New research proposes pathophysiology-based subphenotyping of individuals at increased risk for T2D; 6 are suggested to help refine screening, prevention, and treatment.
Prediabetes is widely recognized as predisposing patients to a higher probability of progression to type 2 diabetes (T2D) and the elevated glycemic condition itself increases risk of micro- and macrovascular complications.
But not all patients with prediabetes are alike.
German researchers recently proposed subphenotyping of patients at increased risk for T2D in an effort to improve screening, prevention, and treatment strategies. Their findings were reported recently on the preprint server MedRxiv, in the journal Nature Medicine, and a review article in Diabetes Therapy.
For a concise summary of the research and characteristics of the 6 prediabetes subphenotypes identified, click through the slides below.
A growing need. Only about 10% of patients with prediabetes progress to T2D each year, while others remain in the same intermediate hyperglycemic state during their lifespan or reverse to normal glucose tolerance.
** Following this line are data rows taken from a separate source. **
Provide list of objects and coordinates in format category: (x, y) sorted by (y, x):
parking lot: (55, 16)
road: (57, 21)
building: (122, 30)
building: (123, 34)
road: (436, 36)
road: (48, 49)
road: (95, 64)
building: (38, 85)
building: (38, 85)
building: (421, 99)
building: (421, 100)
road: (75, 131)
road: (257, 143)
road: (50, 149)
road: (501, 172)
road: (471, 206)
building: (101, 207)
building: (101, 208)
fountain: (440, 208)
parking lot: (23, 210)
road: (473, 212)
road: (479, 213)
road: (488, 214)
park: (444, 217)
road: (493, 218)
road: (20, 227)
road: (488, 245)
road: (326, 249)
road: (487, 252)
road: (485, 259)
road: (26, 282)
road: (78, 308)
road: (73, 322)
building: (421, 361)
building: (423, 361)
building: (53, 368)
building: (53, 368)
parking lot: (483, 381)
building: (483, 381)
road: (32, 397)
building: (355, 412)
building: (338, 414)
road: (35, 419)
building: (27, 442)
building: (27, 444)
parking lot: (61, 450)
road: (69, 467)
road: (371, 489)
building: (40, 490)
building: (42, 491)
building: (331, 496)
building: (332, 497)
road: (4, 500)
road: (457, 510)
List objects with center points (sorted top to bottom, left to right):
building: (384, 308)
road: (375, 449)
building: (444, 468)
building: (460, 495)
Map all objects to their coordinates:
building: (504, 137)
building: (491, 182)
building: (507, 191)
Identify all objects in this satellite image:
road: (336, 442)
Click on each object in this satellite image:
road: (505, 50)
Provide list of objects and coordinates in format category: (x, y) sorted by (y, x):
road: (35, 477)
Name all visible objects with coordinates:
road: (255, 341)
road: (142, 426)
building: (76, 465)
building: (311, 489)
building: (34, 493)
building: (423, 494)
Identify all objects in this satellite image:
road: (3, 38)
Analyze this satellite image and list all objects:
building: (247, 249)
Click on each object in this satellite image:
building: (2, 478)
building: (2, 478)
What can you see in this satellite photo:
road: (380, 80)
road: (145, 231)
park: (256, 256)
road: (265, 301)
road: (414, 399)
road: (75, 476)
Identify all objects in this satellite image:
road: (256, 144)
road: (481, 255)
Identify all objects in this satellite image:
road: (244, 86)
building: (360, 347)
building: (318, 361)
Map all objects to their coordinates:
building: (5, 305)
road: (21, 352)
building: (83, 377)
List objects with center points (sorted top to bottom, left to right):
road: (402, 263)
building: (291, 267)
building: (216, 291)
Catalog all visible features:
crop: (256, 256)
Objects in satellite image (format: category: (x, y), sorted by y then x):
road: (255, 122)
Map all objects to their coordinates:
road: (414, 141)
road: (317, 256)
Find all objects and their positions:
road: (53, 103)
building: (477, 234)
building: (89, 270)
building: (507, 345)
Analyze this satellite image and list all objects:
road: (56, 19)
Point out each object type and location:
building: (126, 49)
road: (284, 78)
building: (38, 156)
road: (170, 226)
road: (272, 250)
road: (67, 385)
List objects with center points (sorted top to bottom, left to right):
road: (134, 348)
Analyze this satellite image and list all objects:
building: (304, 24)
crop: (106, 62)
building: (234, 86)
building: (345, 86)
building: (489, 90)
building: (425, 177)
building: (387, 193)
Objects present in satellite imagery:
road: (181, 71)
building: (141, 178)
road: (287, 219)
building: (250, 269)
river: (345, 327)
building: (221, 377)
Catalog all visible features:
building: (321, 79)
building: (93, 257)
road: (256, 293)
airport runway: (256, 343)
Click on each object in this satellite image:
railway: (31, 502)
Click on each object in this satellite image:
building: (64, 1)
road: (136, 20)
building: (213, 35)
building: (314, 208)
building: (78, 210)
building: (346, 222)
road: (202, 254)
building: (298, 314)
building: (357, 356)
Still, the prevalence of prediabetes is thought to be rising, suggesting a greater need for effective screening and timely interventions.
Inadequate definitions. Intermediate hyperglycemia is indicative of elevated T2D risk, but the current definition of prediabetes does not reflect subphenotypes of pathophysiology or predict future metabolic trajectories. Causes of β-cell dysfunction and insulin resistance, as well as individual trajectories of hyperglycemia and subsequent complications, may be much more heterogeneous than previously thought.
Blood glucose is not enough. The current binary definition of T2D, based solely on blood glucose, cannot differentiate between patients with mild disease and those with more aggressive disease.
In search of a better tool. Researchers investigated whether determining prediabetes subphenotypes before the manifestation of T2D could improve detection of patients at risk for future diabetes and complications. Their novel subphenotyping approach used accurate measurements of insulin sensitivity and insulin secretion based on oral glucose tolerance test–derived variables and variables linked to diabetes pathogenesis. They incorporated a T2D polygenic risk score to assess genetic liability.
Six subphenotypes. The researchers identified 6 clusters of characteristics reflecting subphenotypes of prediabetes that place a person at increased risk for T2D: 1. persons at low risk; 2. slim persons at very low risk; 3. persons with β-cell failure and genetic risk factors at high risk; 4. obese persons at low risk; 5. persons with insulin resistance and fatty liver at high risk; and 6. persons with high levels of visceral fat, especially in the kidneys, at high risk. The clusters were replicated in a large prospective occupational cohort.
At the low end of risk. In clusters 1, 2, and 4, the risk of T2D and that of mortality were low compared with those in the other clusters. Most patients in cluster 2 were slim, and the risk of T2D complications was very low. Patients in cluster 4 were at low risk for T2D even though they were overweight; they had relatively healthy metabolisms because body fat was stored predominantly in subcutaneous rather than visceral depots.
Patients at higher risk. Patients in cluster 3, characterized by poor insulin secretion and moderately elevated visceral fat compartments, were at high risk for T2D, cardiovascular (CV) complications, and kidney disease; mortality risk was moderate. Persons in cluster 5 were at high risk for CV complications and nephropathy as well as T2D, with a relatively higher mortality rate. In cluster 6, patients were at increased risk for T2D, nephropathy, and mortality; T2D risk was lower than in clusters 3 and 5.
A closer look at the high-risk groups. The high incidence of T2D in cluster 3 might be explained by elevated genetic risk and low insulin secretion. Clusters 5 and 6 both are obese, high-risk subpopulations but with different risk profiles. Among all the groups, cluster 5 showed the highest risk of T2D, renal and vascular disease, and all-cause mortality.
The insulin-resistant group. High-risk cluster 6 patients reflect an insulin-resistant phenotype and were at high risk for microalbuminuria and chronic kidney disease. CV risk was not elevated. Glucose did not seem to be the major driver of clinical events.
How classification could translate into practice. Determination of prediabetes subphenotypes to detect at-risk patients could improve the use of interventions to delay or prevent T2D. For patients at low risk—clusters 1, 2, and 4—physicians may simply monitor them as often as their risk level dictates. For patients at higher risk—clusters 3, 5, and 6—immediate interventional measures may be needed, including aggressive lifestyle interventions for patients in clusters 3 and 5.